## Page images and extracted text
_____
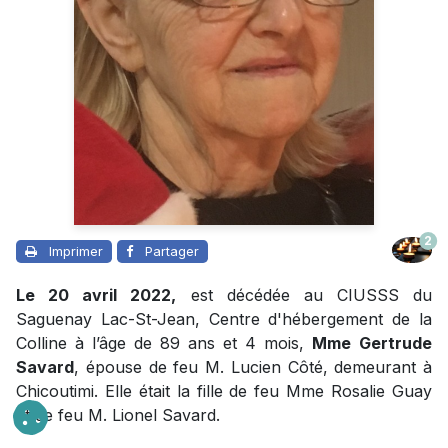
2
Imprimer
Partager
Le 20 avril 2022,
est décédée au CIUSSS du
Saguenay Lac-St-Jean, Centre d'hébergement de la
Colline à l’âge de 89 ans et 4 mois,
Mme
Gertrude
Savard
, épouse de feu M. Lucien Côté, demeurant à
Chicoutimi. Elle était la fille de feu Mme Rosalie Guay
et de feu M. Lionel Savard.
_____
## Task statement
The entries above should be written out in full, and any picture in them left out.

## Final answer
2
Imprimer
Partager
Le 20 avril 2022,
est décédée au CIUSSS du
Saguenay Lac-St-Jean, Centre d'hébergement de la
Colline à l’âge de 89 ans et 4 mois,
Mme
Gertrude
Savard
, épouse de feu M. Lucien Côté, demeurant à
Chicoutimi. Elle était la fille de feu Mme Rosalie Guay
et de feu M. Lionel Savard.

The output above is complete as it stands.